Chart reading exercises
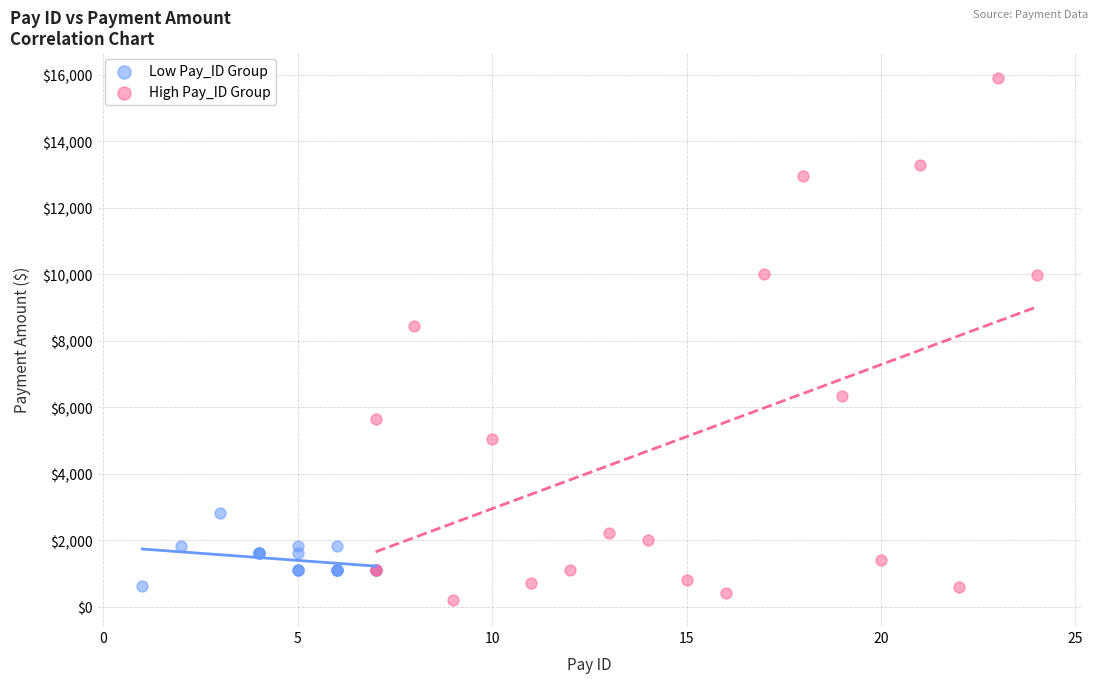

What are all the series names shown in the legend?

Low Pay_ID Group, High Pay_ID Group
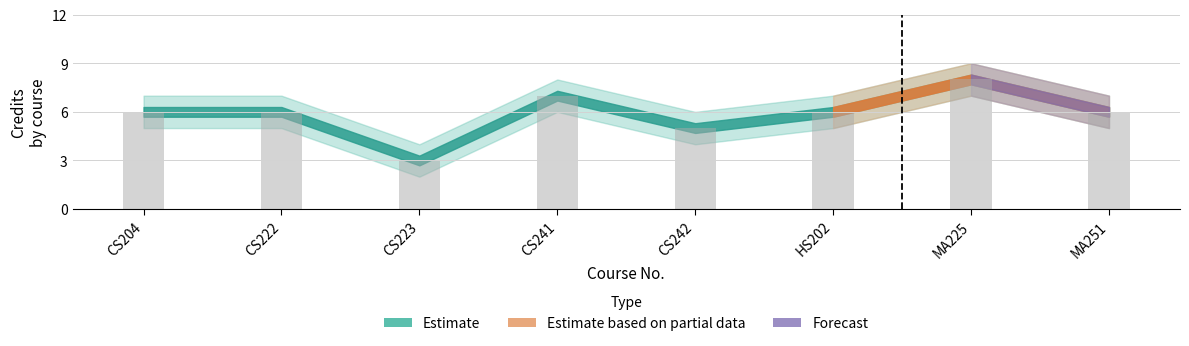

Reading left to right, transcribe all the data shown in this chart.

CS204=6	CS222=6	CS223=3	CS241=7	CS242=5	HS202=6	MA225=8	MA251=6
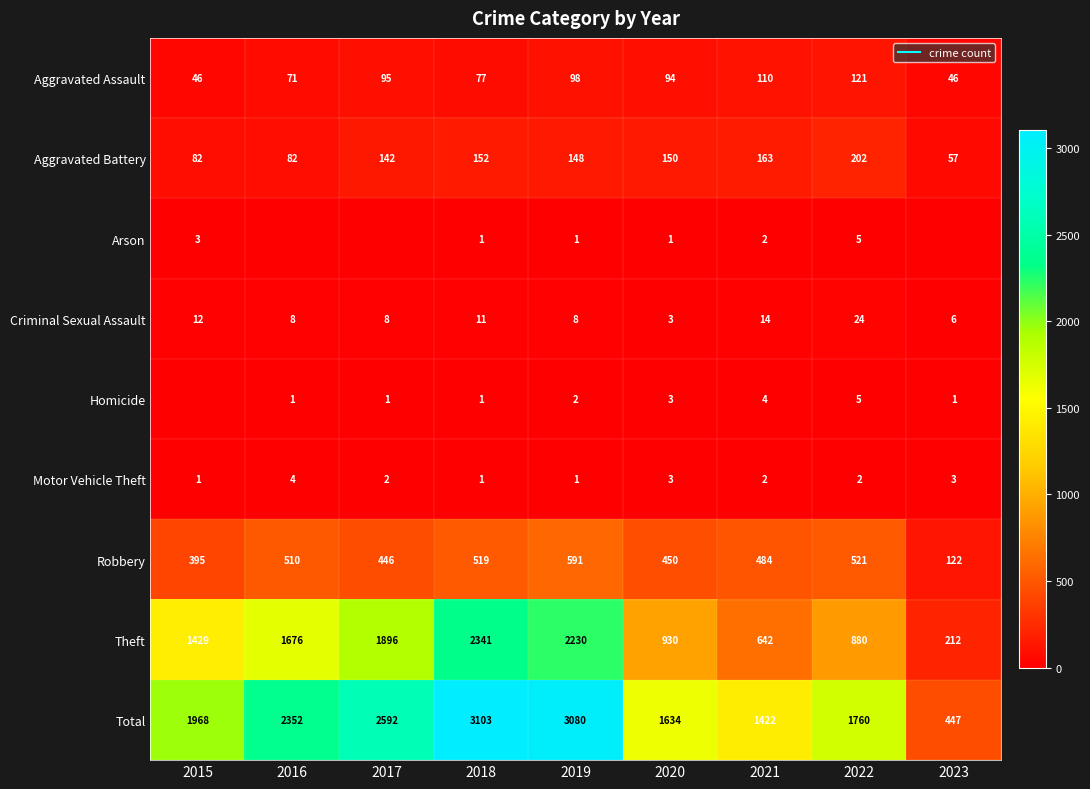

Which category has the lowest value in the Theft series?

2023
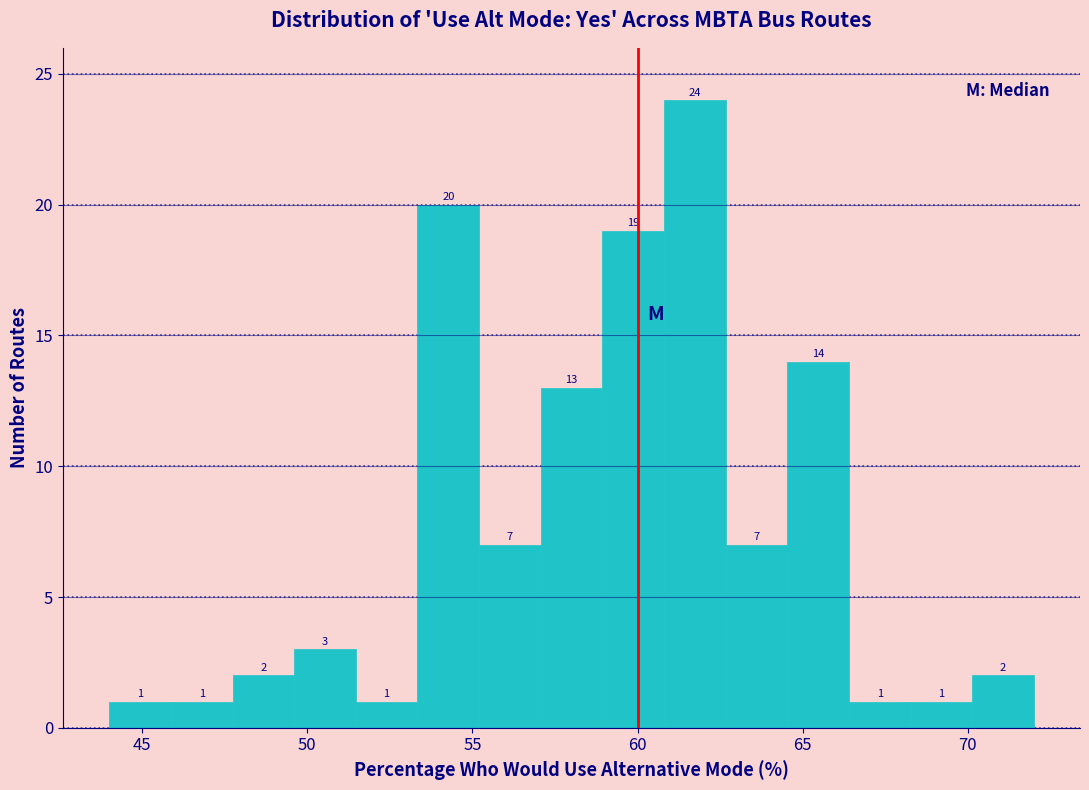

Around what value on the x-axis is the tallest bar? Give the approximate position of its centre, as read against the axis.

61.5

▶ Exercise aim: Write out the entries above again, replacing "value" with "number" wherever it appears and keeping everything else the same. Leave the pictures out.

▶ Solution for this task:
What are all the series names shown in the legend?

Low Pay_ID Group, High Pay_ID Group

Reading left to right, transcribe all the data shown in this chart.

CS204=6	CS222=6	CS223=3	CS241=7	CS242=5	HS202=6	MA225=8	MA251=6

Which category has the lowest number in the Theft series?

2023

Around what number on the x-axis is the tallest bar? Give the approximate position of its centre, as read against the axis.

61.5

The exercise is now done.